OpenAI is an artificial intelligence research laboratory consisting of OpenAI LP and its parent organization, the non-profit OpenAI Inc. The company, a competitor to technology giant DeepMind, conducts research in the field of artificial intelligence (AI) with the joint goal of promoting and developing friendly AI in a way that benefits humanity as a whole. The organization was founded in San Francisco in late 2015 by Elon Musk, Sam Altman, and others, who collectively pledged US$1 billion. Musk resigned from the board in February 2018, but remained a donor. In 2019, OpenAI LP received a US$1 billion investment from Microsoft. In June 2020, OpenAI announced GPT-3, a language model trained on trillions of words from the Internet. It also announced an associated API, named simply "the API", would form the heart of its first commercial product. GPT-3 is aimed at natural language answering of questions, but can also translate between languages and can coherently generate improvised text.

Jukebox:

Jukebox is a neural net that generates music, including rudimentary singing, as raw audio in a variety of genres and artistic styles. They are releasing the model weights and code, along with a tool to explore the generated samples. Automatic music generation dates back to more than half a century. A prominent approach is to generate music symbolically in the form of a piano roll, which specifies the timing, pitch, velocity, and instrument of each note to be played. This has led to impressive results like producing Bach chorals, polyphonic music with multiple instruments, as well as minute long musical pieces.

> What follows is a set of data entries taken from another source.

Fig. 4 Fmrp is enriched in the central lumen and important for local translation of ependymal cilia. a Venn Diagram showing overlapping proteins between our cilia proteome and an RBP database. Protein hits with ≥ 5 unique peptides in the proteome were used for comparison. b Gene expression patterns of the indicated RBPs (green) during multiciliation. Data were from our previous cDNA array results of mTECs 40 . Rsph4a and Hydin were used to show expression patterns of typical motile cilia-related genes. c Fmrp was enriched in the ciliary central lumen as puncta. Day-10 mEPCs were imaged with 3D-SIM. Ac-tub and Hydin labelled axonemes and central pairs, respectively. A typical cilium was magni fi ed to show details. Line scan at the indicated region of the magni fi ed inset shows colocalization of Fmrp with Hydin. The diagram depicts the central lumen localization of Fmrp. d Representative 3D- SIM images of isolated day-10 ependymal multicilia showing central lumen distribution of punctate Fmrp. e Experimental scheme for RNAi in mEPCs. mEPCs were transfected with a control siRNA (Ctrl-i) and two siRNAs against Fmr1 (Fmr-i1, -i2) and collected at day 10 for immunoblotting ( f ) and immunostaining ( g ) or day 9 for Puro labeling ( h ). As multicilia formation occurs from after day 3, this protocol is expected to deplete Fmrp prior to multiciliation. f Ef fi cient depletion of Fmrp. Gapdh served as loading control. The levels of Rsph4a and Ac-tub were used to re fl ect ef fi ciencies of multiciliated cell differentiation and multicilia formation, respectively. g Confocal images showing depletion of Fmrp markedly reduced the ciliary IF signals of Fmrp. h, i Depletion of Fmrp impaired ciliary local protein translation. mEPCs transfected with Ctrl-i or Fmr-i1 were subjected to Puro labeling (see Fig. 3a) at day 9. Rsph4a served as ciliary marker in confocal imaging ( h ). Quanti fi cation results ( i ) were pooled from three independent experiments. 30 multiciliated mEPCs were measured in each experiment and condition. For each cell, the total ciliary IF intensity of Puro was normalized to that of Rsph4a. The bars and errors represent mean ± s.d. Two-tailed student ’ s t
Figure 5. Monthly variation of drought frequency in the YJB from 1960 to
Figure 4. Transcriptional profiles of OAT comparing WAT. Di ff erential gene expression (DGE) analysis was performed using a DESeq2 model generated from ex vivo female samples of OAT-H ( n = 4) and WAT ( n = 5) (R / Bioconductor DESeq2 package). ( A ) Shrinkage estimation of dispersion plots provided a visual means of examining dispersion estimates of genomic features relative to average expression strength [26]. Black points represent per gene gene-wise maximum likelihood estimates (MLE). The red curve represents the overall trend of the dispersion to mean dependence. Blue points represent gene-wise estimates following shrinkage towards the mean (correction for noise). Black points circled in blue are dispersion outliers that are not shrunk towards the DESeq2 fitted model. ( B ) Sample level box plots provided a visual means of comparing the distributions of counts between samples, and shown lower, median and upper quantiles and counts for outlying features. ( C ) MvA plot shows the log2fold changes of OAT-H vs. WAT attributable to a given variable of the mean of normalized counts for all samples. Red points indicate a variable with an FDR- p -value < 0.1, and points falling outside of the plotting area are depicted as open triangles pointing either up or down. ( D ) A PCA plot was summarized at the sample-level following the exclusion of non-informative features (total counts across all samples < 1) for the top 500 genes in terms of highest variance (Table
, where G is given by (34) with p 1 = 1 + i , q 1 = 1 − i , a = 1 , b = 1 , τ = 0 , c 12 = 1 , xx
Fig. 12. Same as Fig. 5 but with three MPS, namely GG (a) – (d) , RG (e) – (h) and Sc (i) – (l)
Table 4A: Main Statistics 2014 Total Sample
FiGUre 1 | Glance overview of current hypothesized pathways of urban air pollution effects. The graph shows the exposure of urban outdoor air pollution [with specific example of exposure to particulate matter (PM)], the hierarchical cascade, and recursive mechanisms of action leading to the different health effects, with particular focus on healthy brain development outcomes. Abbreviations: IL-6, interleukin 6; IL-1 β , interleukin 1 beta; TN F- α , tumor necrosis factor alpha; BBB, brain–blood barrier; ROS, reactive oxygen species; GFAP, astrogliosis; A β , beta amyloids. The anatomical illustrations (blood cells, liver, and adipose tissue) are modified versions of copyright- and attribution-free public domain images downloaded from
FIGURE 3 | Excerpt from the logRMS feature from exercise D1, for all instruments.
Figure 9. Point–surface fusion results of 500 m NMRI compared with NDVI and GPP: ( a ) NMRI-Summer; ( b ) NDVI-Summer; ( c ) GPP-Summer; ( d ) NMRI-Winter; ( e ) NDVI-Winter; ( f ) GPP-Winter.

But symbolic generators have limitations—they cannot capture human voices or many of the more subtle timbres, dynamics, and expressivity that are essential to music. A different approach is to model music directly as raw audio. Generating music at the audio level is challenging since the sequences are very long.17 A typical 4-minute song at CD quality (44 kHz, 16-bit) has over 10 million timesteps. For comparison, GPT-2 had 1,000 timesteps and OpenAI Five took tens of thousands of timesteps per game. Thus, to learn the high-level semantics of music, a model would have to deal with extremely long-range dependencies.

MuseNet:

MuseNet is a deep neural network that can generate 4-minute musical compositions with 10 different instruments, and can combine styles from country to Mozart to the Beatles. MuseNet was not explicitly programmed with their understanding of music, but instead discovered patterns of harmony, rhythm, and style by learning to predict the next token in hundreds of thousands of MIDI files. MuseNet uses the same general-purpose unsupervised technology as GPT-2, a large-scale transformer model trained to predict the next token in a sequence, whether audio or text. MuseNet uses the recompute and optimized kernels of Sparse Transformer to train a 72-layer network with 24 attention heads—with full attention over a context of 4096 tokens. This long context may be one reason why it is able to remember long-term structure in a piece.

Its mission:

OpenAI’s mission is to ensure that artificial general intelligence (AGI)—by which they mean highly autonomous systems that outperform humans at most economically valuable work—benefits all of humanity. The company will attempt to directly build safe and beneficial AGI, but will also consider their mission fulfilled if their work aids others to achieve this outcome.